● Text shown
.....
Saturday, March 8, 2014

How far....

So, life sped up, as life is prone to do. Things are good here, but busy as hell. We have IEP's and vacation. We have surprise visitors sprung on us. You know the kind. The ones where they aren't good surprises. They have the potential to stress you out. Then, they have the audacity to be right on top of the vacation you have been planning and looking forward to, giving them more chance to just ruin everything right out from under you. However, I am not going to let that happen.

It has been awhile since I got on here and let it all out. I know that. I don't know if you all noticed, but I did. I am getting tense again. I need to write, even if I don't know what to say, or how to get it out. I think I told you about the crap holidays we had, but if I didn't, they were crap. My mother had surgery. Everyone seems to need something from us and all we can do is count down the days until we are out of here for a week. Twelve...eleven...ten...

Then comes "The Email." Yup, here comes an unwanted guest. No, they are not staying here. I would end up in jail, if that were the case. They are coming however, with three weeks notice, I might add. My kids are flipping out at the news. There is a mix of happiness, fear, and trepidation in both. I am a ball of stress. I am running around trying to prepare for everything at once, despite that I have a week left before the train hits full speed.

The week we leave, we have back to back IEP meetings. Neither of which are going to be easily won, even with an advocate. We are meeting with good friends for vacation. Nothing will ruin that week. We are going and you can't stop us. If you know me, don't try to call. I am not answering the phone. The day we get back is when "they" arrive. I have twelve hours between when we get back until "they" intrude in our lives.

I want you all to take note of something here. My writing is not hurried or full of angst. It is just matter of fact. I don't know how many of you really understand what that means. Three years ago, under almost the same circumstances, I was in the corner of my living room, bawling my eyes out in terror. I was afraid of how things would go down. What were these people going to do to me this time? You know what? I am not like that anymore.
.....
● Material provided
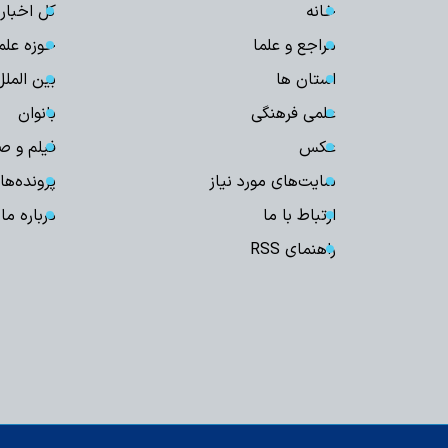
خانه
کل اخبار
مراجع و علما
حوزه علم
استان ها
بین الملل
علمی فرهنگی
بانوان
عکس
فیلم و ص
سایت‌های مورد نیاز
پرونده‌ها
ارتباط با ما
درباره ما
راهنمای RSS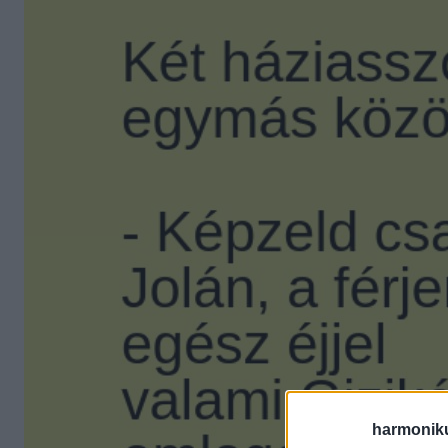
harmonik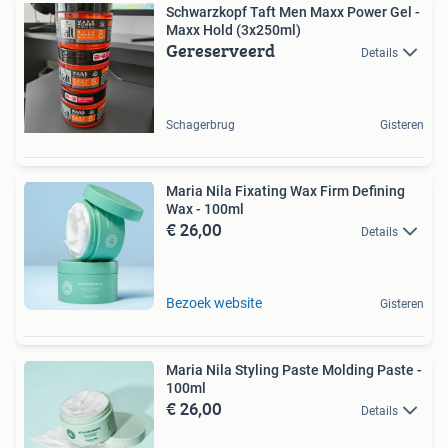
Schwarzkopf Taft Men Maxx Power Gel -
Maxx Hold (3x250ml)
Gereserveerd
Details
Schagerbrug
Gisteren
Maria Nila Fixating Wax Firm Defining
Wax - 100ml
€ 26,00
Details
Bezoek website
Gisteren
Maria Nila Styling Paste Molding Paste -
100ml
€ 26,00
Details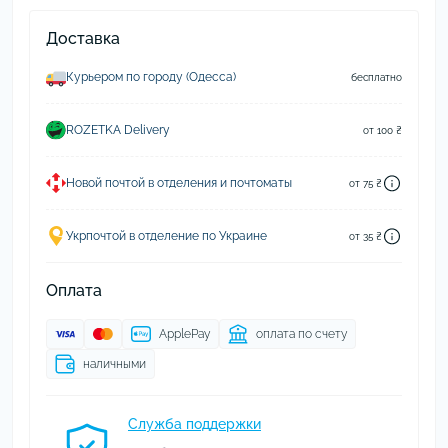
Доставка
Курьером по городу (Одесса)
бесплатно
ROZETKA Delivery
от 100 ₴
Новой почтой в отделения и почтоматы
от 75 ₴
Укрпочтой в отделение по Украине
от 35 ₴
Оплата
ApplePay
оплата по счету
наличными
Служба поддержки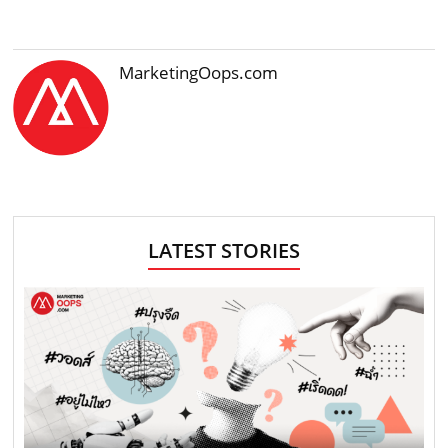
MarketingOops.com
LATEST STORIES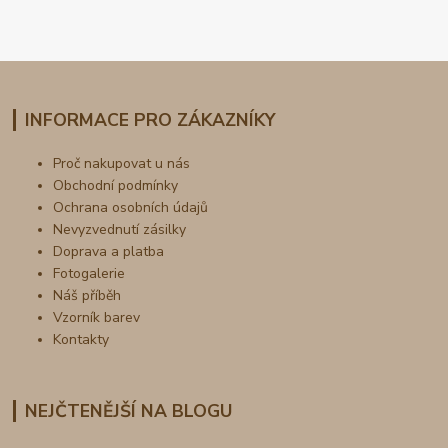
INFORMACE PRO ZÁKAZNÍKY
Proč nakupovat u nás
Obchodní podmínky
Ochrana osobních údajů
Nevyzvednutí zásilky
Doprava a platba
Fotogalerie
Náš příběh
Vzorník barev
Kontakty
NEJČTENĚJŠÍ NA BLOGU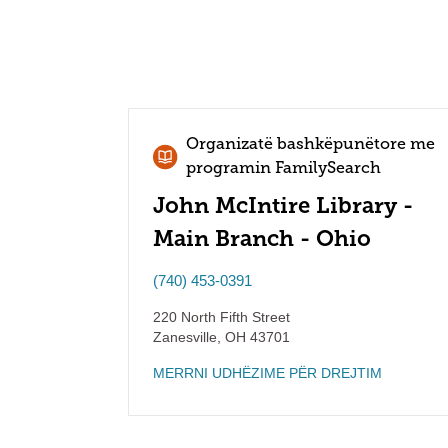
Organizatë bashkëpunëtore me
programin FamilySearch
John McIntire Library -
Main Branch - Ohio
(740) 453-0391
220 North Fifth Street
Zanesville
,
OH
43701
MERRNI UDHËZIME PËR DREJTIM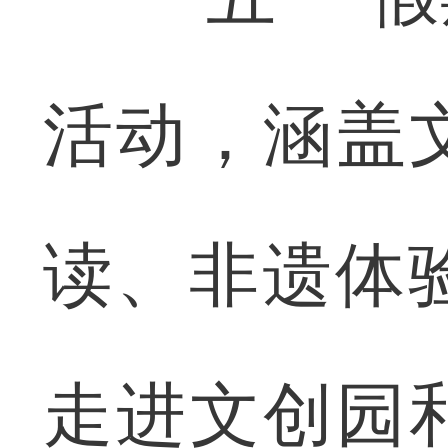
活动，涵盖
读、非遗体验
走进文创园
.....
● Things to do
[a] Reproduce the March 8, 2014 post between "Saturday, March 8, 2014" and "let that happen.", inclusive.
[b] According to the March 8, 2014 post, how much time is there between getting back from vacation and the visitors' arrival?
The lines have nothing to do with the March 8, 2014 post.

● Answer set
[a]
Saturday, March 8, 2014

How far....

So, life sped up, as life is prone to do. Things are good here, but busy as hell. We have IEP's and vacation. We have surprise visitors sprung on us. You know the kind. The ones where they aren't good surprises. They have the potential to stress you out. Then, they have the audacity to be right on top of the vacation you have been planning and looking forward to, giving them more chance to just ruin everything right out from under you. However, I am not going to let that happen.

[b] Twelve hours.